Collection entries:
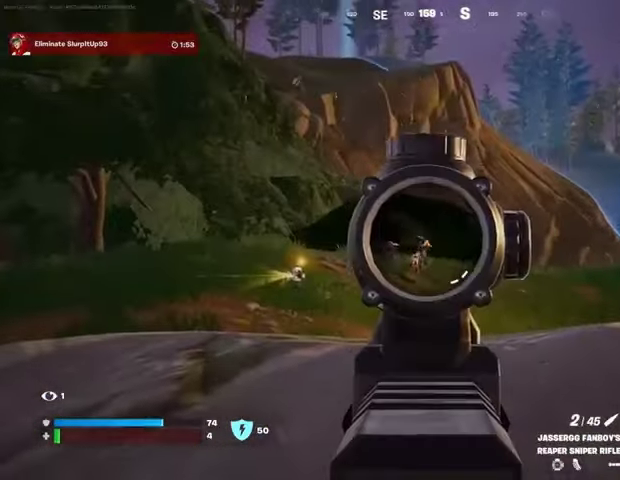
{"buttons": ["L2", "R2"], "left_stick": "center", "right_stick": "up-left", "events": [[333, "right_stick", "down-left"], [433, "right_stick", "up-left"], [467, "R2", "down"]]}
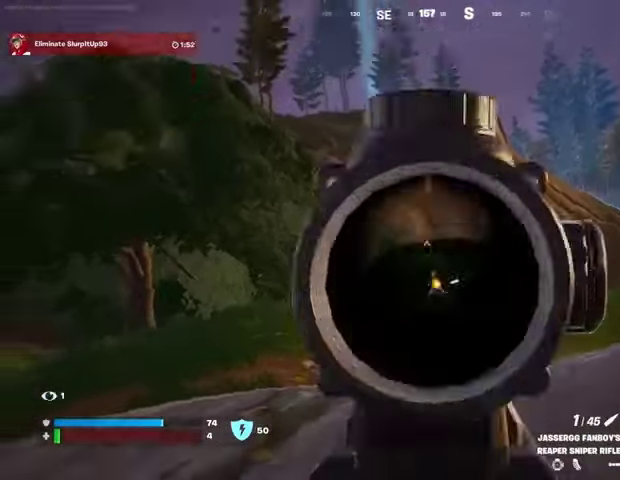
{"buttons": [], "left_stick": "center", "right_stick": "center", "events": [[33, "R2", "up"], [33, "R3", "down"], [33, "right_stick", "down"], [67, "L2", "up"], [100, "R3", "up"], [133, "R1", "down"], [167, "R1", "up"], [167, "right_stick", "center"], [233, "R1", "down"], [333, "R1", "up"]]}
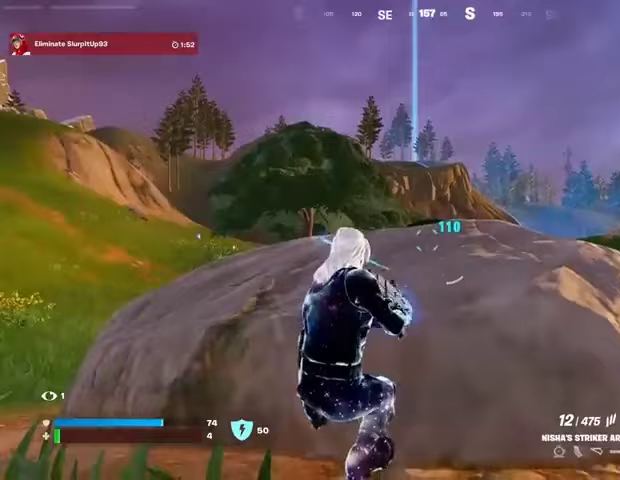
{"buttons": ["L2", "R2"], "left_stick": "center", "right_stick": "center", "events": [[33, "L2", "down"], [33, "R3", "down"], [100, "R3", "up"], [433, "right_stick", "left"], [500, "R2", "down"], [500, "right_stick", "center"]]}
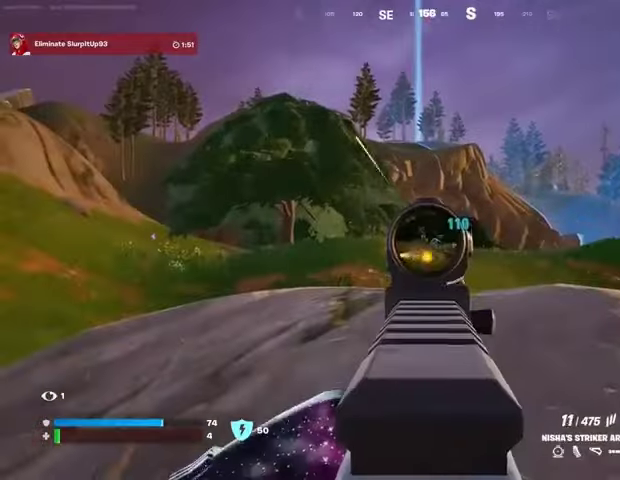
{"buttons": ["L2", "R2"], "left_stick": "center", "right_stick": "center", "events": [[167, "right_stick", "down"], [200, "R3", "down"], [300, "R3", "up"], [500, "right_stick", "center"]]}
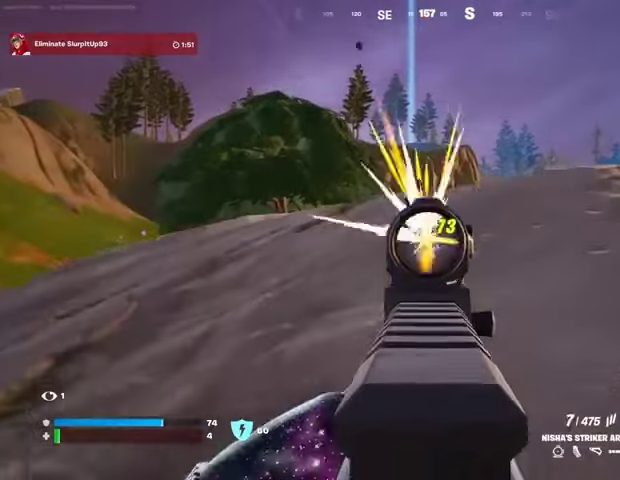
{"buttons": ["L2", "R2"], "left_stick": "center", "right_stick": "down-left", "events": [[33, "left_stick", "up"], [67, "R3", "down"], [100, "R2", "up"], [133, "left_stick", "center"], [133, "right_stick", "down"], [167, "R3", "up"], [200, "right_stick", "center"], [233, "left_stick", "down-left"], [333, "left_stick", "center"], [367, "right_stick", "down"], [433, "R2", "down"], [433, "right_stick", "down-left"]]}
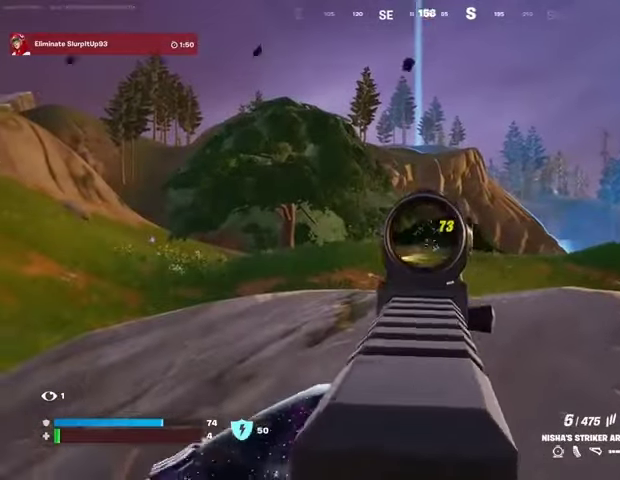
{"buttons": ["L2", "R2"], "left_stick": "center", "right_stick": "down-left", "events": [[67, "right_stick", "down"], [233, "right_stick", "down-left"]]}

HOW TO COMPLETE THIS TASK:
Please copy the records above word for word, omitting every picture.

TASK OUTPUT:
{"buttons": ["L2", "R2"], "left_stick": "center", "right_stick": "up-left", "events": [[333, "right_stick", "down-left"], [433, "right_stick", "up-left"], [467, "R2", "down"]]}
{"buttons": [], "left_stick": "center", "right_stick": "center", "events": [[33, "R2", "up"], [33, "R3", "down"], [33, "right_stick", "down"], [67, "L2", "up"], [100, "R3", "up"], [133, "R1", "down"], [167, "R1", "up"], [167, "right_stick", "center"], [233, "R1", "down"], [333, "R1", "up"]]}
{"buttons": ["L2", "R2"], "left_stick": "center", "right_stick": "center", "events": [[33, "L2", "down"], [33, "R3", "down"], [100, "R3", "up"], [433, "right_stick", "left"], [500, "R2", "down"], [500, "right_stick", "center"]]}
{"buttons": ["L2", "R2"], "left_stick": "center", "right_stick": "center", "events": [[167, "right_stick", "down"], [200, "R3", "down"], [300, "R3", "up"], [500, "right_stick", "center"]]}
{"buttons": ["L2", "R2"], "left_stick": "center", "right_stick": "down-left", "events": [[33, "left_stick", "up"], [67, "R3", "down"], [100, "R2", "up"], [133, "left_stick", "center"], [133, "right_stick", "down"], [167, "R3", "up"], [200, "right_stick", "center"], [233, "left_stick", "down-left"], [333, "left_stick", "center"], [367, "right_stick", "down"], [433, "R2", "down"], [433, "right_stick", "down-left"]]}
{"buttons": ["L2", "R2"], "left_stick": "center", "right_stick": "down-left", "events": [[67, "right_stick", "down"], [233, "right_stick", "down-left"]]}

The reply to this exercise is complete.